**Exercise data:**
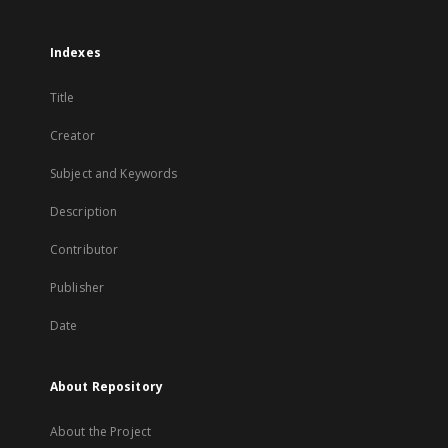
Indexes
Title
Creator
Subject and Keywords
Description
Contributor
Publisher
Date
About Repository
About the Project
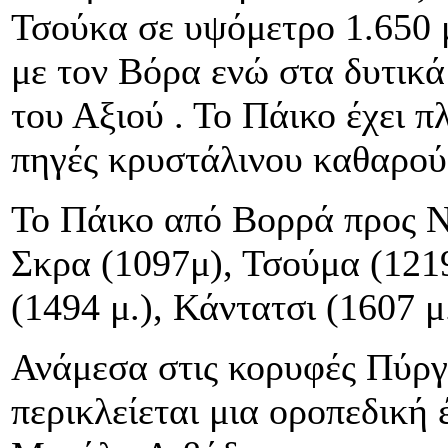
Τσούκα σε υψόμετρο 1.650 
με τον Βόρα ενώ στα δυτικά
του Αξιού . Το Πάικο έχει 
πηγές κρυστάλινου καθαρού
Το Πάικο από Βορρά προς Νό
Σκρα (1097μ), Τσούμα (1219
(1494 μ.), Κάντατσι (1607 μ
Ανάμεσα στις κορυφές Πύργ
περικλείεται μια οροπεδική 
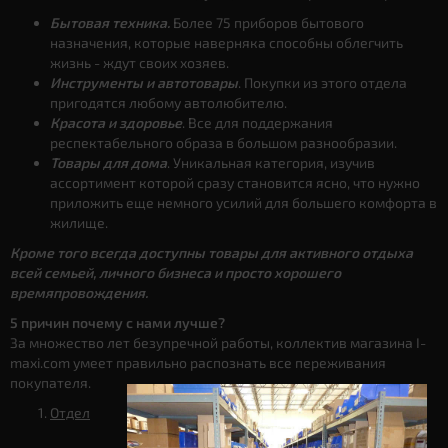
Бытовая техника.
Более 75 приборов бытового
назначения, которые наверняка способны облегчить
жизнь - ждут своих хозяев.
Инструменты и автотовары
. Покупки из этого отдела
пригодятся любому автолюбителю.
Красота и здоровье
. Все для поддержания
респектабельного образа в большом разнообразии.
Товары для дома
. Уникальная категория, изучив
ассортимент которой сразу становится ясно, что нужно
приложить еще немного усилий для большего комфорта в
жилище.
Кроме того всегда доступны товары для активного отдыха
всей семьей, личного бизнеса и просто хорошего
времяпровождения.
5 причин почему с нами лучше?
За множество лет безупречной работы, коллектив магазина I-
maxi.com умеет правильно распознать все переживания
покупателя.
Отдел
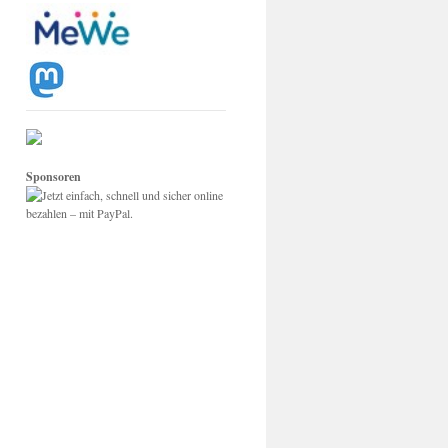
Sponsoren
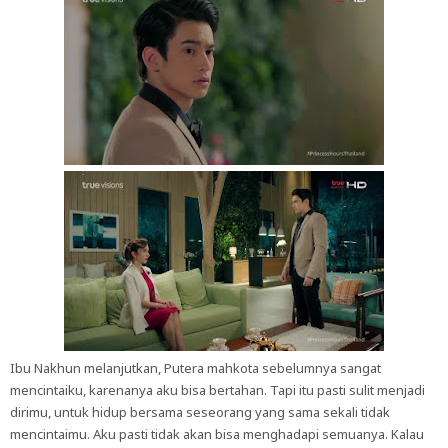
Ibu Nakhun melanjutkan, Putera mahkota sebelumnya sangat
mencintaiku, karenanya aku bisa bertahan. Tapi itu pasti sulit menjadi
dirimu, untuk hidup bersama seseorang yang sama sekali tidak
mencintaimu. Aku pasti tidak akan bisa menghadapi semuanya. Kalau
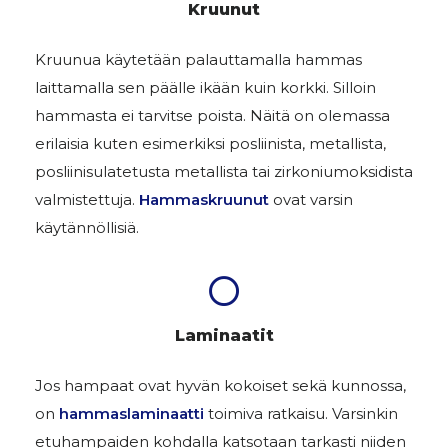
Kruunut
Kruunua käytetään palauttamalla hammas
laittamalla sen päälle ikään kuin korkki. Silloin
hammasta ei tarvitse poista. Näitä on olemassa
erilaisia kuten esimerkiksi posliinista, metallista,
posliinisulatetusta metallista tai zirkoniumoksidista
valmistettuja.
Hammaskruunut
ovat varsin
käytännöllisiä.
Laminaatit
Jos hampaat ovat hyvän kokoiset sekä kunnossa,
on
hammaslaminaatti
toimiva ratkaisu. Varsinkin
etuhampaiden kohdalla katsotaan tarkasti niiden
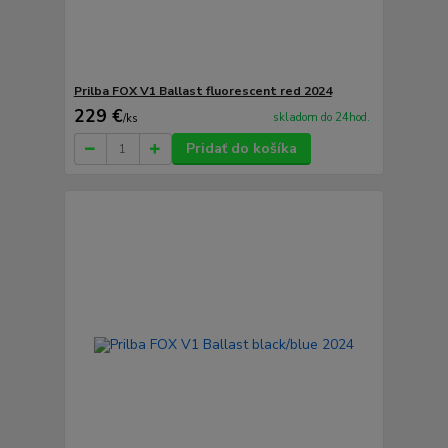
Prilba FOX V1 Ballast fluorescent red 2024
229 €
skladom do 24hod.
/
ks
Pridať do košíka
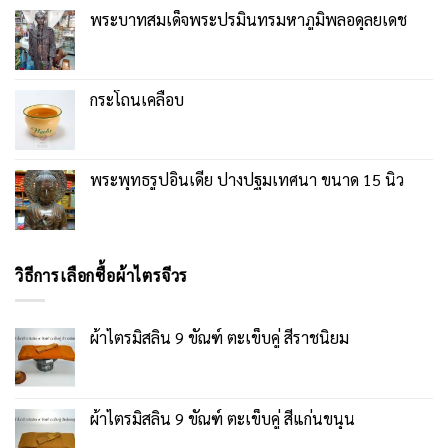
พระบาทสมเด็จพระปรมินทรมหาภูมิพลอดุลยเดช
กระโถนเคลือบ
พระพุทธรูปอินเดีย ปางปฐมเทศนา ขนาด 15 นิ้ว
วิธีการเลือกซื้อผ้าไตรจีวร
ผ้าไตรมิสลิน 9 ขัณฑ์ ตะเข็บคู่ สีราชนิยม
ผ้าไตรมิสลิน 9 ขัณฑ์ ตะเข็บคู่ สีแก่นขนุน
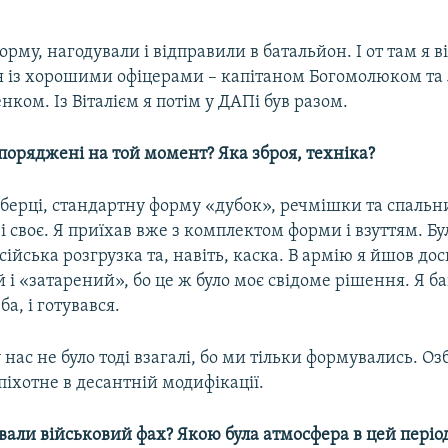
рму, нагодували і відправили в батальйон. І от там я в
 із хорошими офіцерами – капітаном Богомолюком та
нком. Із Віталієм я потім у ДАПі був разом.
споряджені на той момент? Яка зброя, техніка?
 берці, стандартну форму «дубок», речмішки та спальни
 і своє. Я приїхав вже з комплектом форми і взуттям. Бу
ійська розгрузка та, навіть, каска. В армію я йшов дос
 і «затарений», бо це ж було моє свідоме рішення. Я б
ба, і готувався.
у нас не було тоді взагалі, бо ми тільки формувались. О
піхотне в десантній модифікації.
вали військовий фах? Якою була атмосфера в цей періо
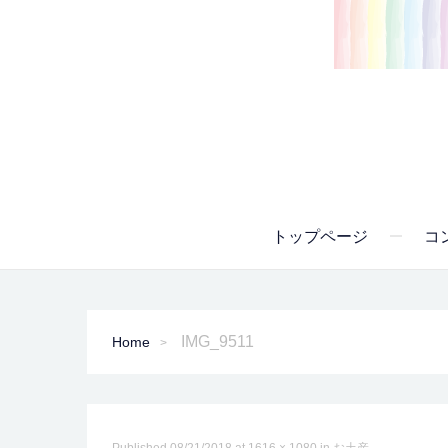
トップページ
コ
IMG_9511
Home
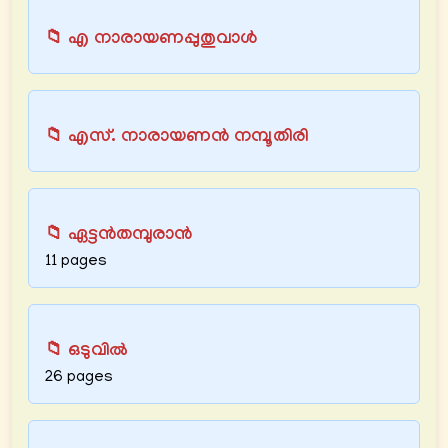
📁 എ നാരായണപ്പുതുവാള്‍
📁 എസ്. നാരായണൻ നമ്പൂതിരി
📁 ഏട്ടൻതമ്പുരാൻ
11 pages
📁 ഒടുവിൽ
26 pages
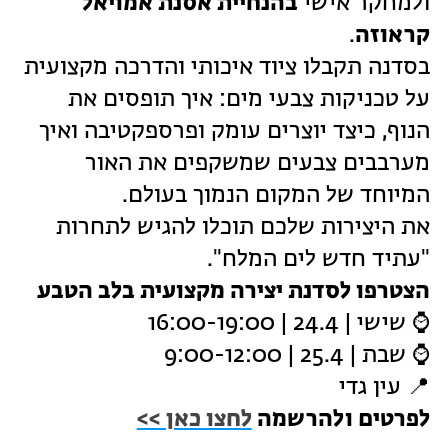
ולמחקר אישי
בהנחיית אסנת אמויאל
קראוזה
.
בסדנה תקבלו ציוד איכותי והדרכה מקצועית
על טכניקות צבעי מים: איך תופסים את
הנוף, כיצד יוצרים עומק ופרספקטיבה ואיך
מערבבים צבעים שמשקפים את האור
המיוחד של המקום הנמוך בעולם.
את היצירות שלכם תוכלו להגיש לתחרות
"עתיד חדש לים המלח".
הצטרפו לסדנת יצירה מקצועית בלב הטבע
⌚ שישי | 24.4 | 16:00-19:00
⌚ שבת | 25.4 | 9:00-12:00
📍 עין גדי
לפרטים ולהרשמה
לחצו כאן >>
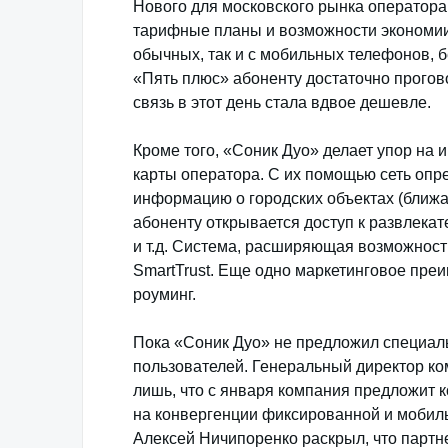
Нового для московского рынка оператор
тарифные планы и возможности экономии.
обычных, так и с мобильных телефонов, 
«Пять плюс» абоненту достаточно прогово
связь в этот день стала вдвое дешевле.
Кроме того, «Соник Дуо» делает упор на 
карты оператора. С их помощью сеть опр
информацию о городских объектах (ближай
абоненту открывается доступ к развлека
и т.д. Система, расширяющая возможност
SmartTrust. Еще одно маркетинговое пр
роуминг.
Пока «Соник Дуо» не предложил специал
пользователей. Генеральный директор к
лишь, что с января компания предложит 
на конвергенции фиксированной и мобил
Алексей Ничипоренко раскрыл, что партн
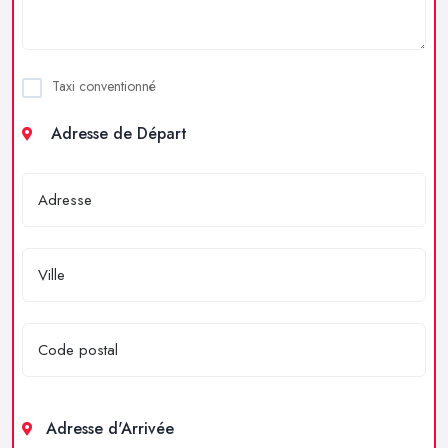
Taxi conventionné
Adresse de Départ
Adresse d'Arrivée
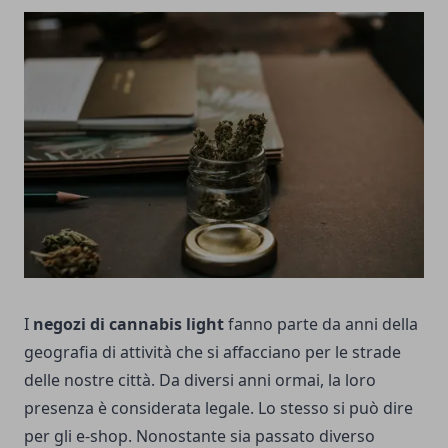
I
negozi di cannabis light
fanno parte da anni della
geografia di attività che si affacciano per le strade
delle nostre città. Da diversi anni ormai, la loro
presenza è considerata legale. Lo stesso si può dire
per gli e-shop. Nonostante sia passato diverso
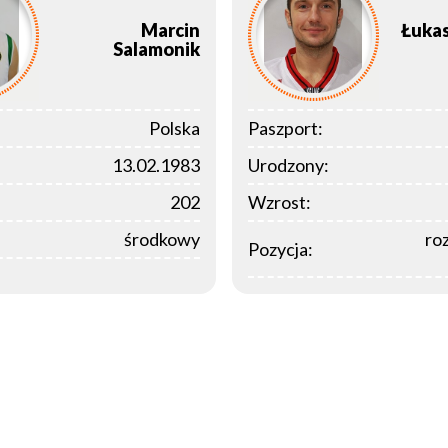
Marcin
Łuka
Salamonik
Polska
Paszport:
13.02.1983
Urodzony:
202
Wzrost:
środkowy
ro
Pozycja:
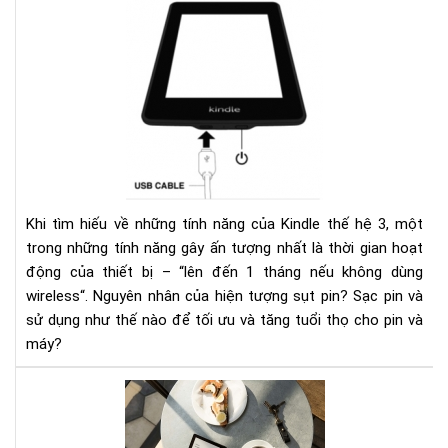
Ngu
nhâ
của
hiệ
tượ
sụt
pin
nha
ở
kin
Khi tìm hiếu về những tính năng của Kindle thế hệ 3, một
và
trong những tính năng gây ấn tượng nhất là thời gian hoạt
các
động của thiết bị – “lên đến 1 tháng nếu không dùng
khắ
wireless“. Nguyên nhân của hiện tượng sụt pin? Sạc pin và
phụ
sử dụng như thế nào để tối ưu và tăng tuổi thọ cho pin và
máy?
HƯ
DẪ
CÀI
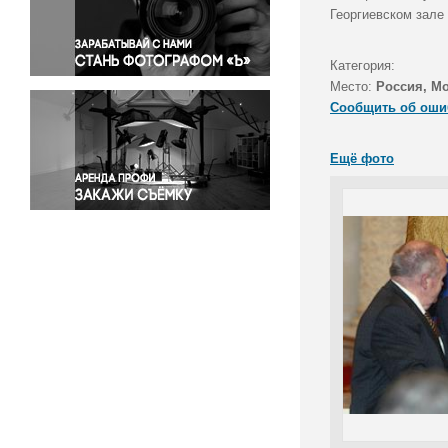
Правосудие
Георгиевском зале
Происшествия и конфликты
Религия
Категория:
Место:
Россия, М
Светская жизнь
Сообщить об оши
Спорт
Экология
Ещё фото
Экономика и бизнес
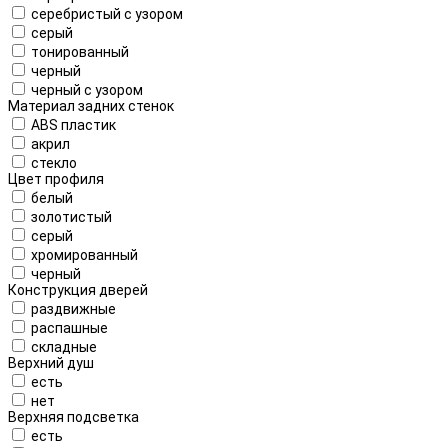
серебристый с узором
серый
тонированный
черный
черный с узором
Материал задних стенок
ABS пластик
акрил
стекло
Цвет профиля
белый
золотистый
серый
хромированный
черный
Конструкция дверей
раздвижные
распашные
складные
Верхний душ
есть
нет
Верхняя подсветка
есть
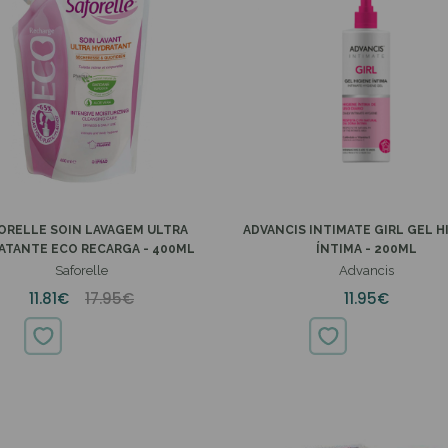
ORELLE SOIN LAVAGEM ULTRA
ADVANCIS INTIMATE GIRL GEL H
ATANTE ECO RECARGA - 400ML
ÍNTIMA - 200ML
Saforelle
Advancis
11.81€
17.95€
11.95€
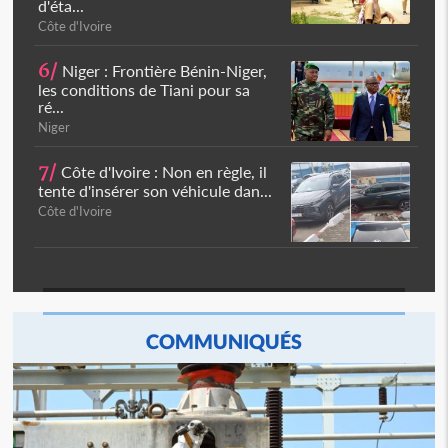
d'éta...
Côte d'Ivoire
6/
Niger : Frontière Bénin-Niger,
les conditions de Tiani pour sa
ré...
Niger
7/
Côte d'Ivoire : Non en règle, il
tente d'insérer son véhicule dan...
Côte d'Ivoire
COMMUNIQUÉS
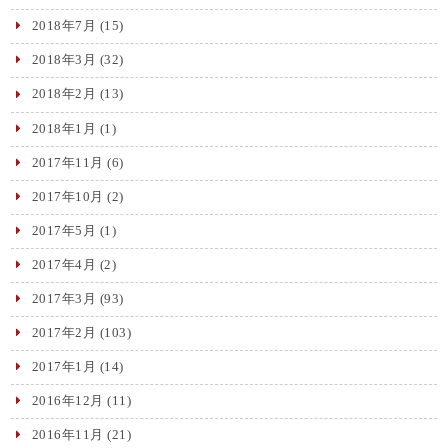
2018年7月
(15)
2018年3月
(32)
2018年2月
(13)
2018年1月
(1)
2017年11月
(6)
2017年10月
(2)
2017年5月
(1)
2017年4月
(2)
2017年3月
(93)
2017年2月
(103)
2017年1月
(14)
2016年12月
(11)
2016年11月
(21)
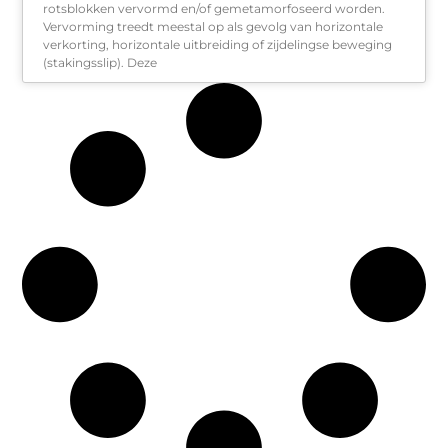
rotsblokken vervormd en/of gemetamorfoseerd worden.
Vervorming treedt meestal op als gevolg van horizontale
verkorting, horizontale uitbreiding of zijdelingse beweging
(stakingsslip). Deze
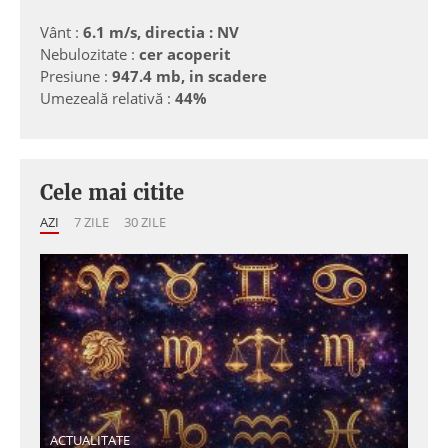
Vânt :
6.1 m/s, directia : NV
Nebulozitate :
cer acoperit
Presiune :
947.4 mb, in scadere
Umezeală relativă :
44%
Cele mai citite
AZI
7 ZILE
30 ZILE
ACTUALITATE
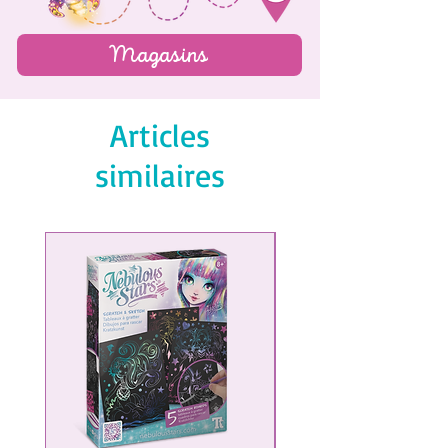
Magasins
Articles
similaires
NOUVEAU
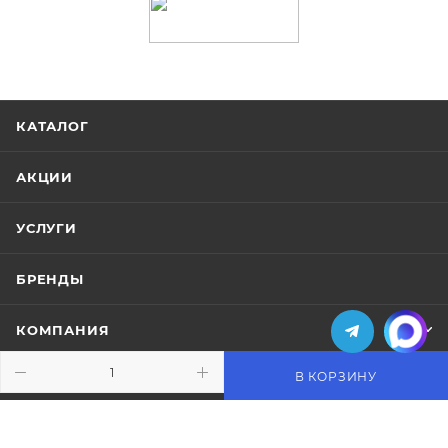
КАТАЛОГ
АКЦИИ
УСЛУГИ
БРЕНДЫ
КОМПАНИЯ
В КОРЗИНУ
ИНФОРМАЦИЯ
ПОМОЩЬ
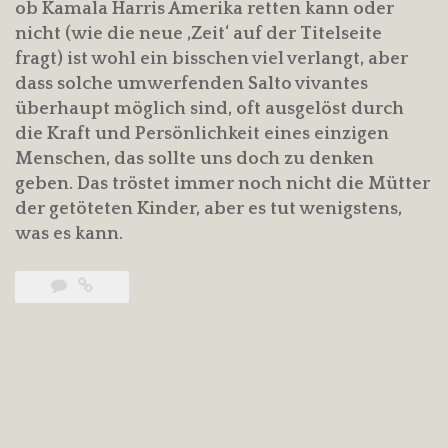
ob Kamala Harris Amerika retten kann oder
nicht (wie die neue ‚Zeit‘ auf der Titelseite
fragt) ist wohl ein bisschen viel verlangt, aber
dass solche umwerfenden Salto vivantes
überhaupt möglich sind, oft ausgelöst durch
die Kraft und Persönlichkeit eines einzigen
Menschen, das sollte uns doch zu denken
geben. Das tröstet immer noch nicht die Mütter
der getöteten Kinder, aber es tut wenigstens,
was es kann.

**Task to carry out:** Exactly the lines from the one with "rotsblokken vervormd en/of" through the end of the records should be written out, and only those. Pictures do not belong in the copy.

**Answer area:**
rotsblokken vervormd en/of gemetamorfoseerd worden.
Vervorming treedt meestal op als gevolg van horizontale
verkorting, horizontale uitbreiding of zijdelingse beweging
(stakingsslip). Deze
Vânt :
6.1 m/s, directia : NV
Nebulozitate :
cer acoperit
Presiune :
947.4 mb, in scadere
Umezeală relativă :
44%
Cele mai citite
AZI
7 ZILE
30 ZILE
ACTUALITATE
Magasins
Articles
similaires
NOUVEAU
КАТАЛОГ
АКЦИИ
УСЛУГИ
БРЕНДЫ
КОМПАНИЯ
В КОРЗИНУ
ИНФОРМАЦИЯ
ПОМОЩЬ
ob Kamala Harris Amerika retten kann oder
nicht (wie die neue ‚Zeit‘ auf der Titelseite
fragt) ist wohl ein bisschen viel verlangt, aber
dass solche umwerfenden Salto vivantes
überhaupt möglich sind, oft ausgelöst durch
die Kraft und Persönlichkeit eines einzigen
Menschen, das sollte uns doch zu denken
geben. Das tröstet immer noch nicht die Mütter
der getöteten Kinder, aber es tut wenigstens,
was es kann.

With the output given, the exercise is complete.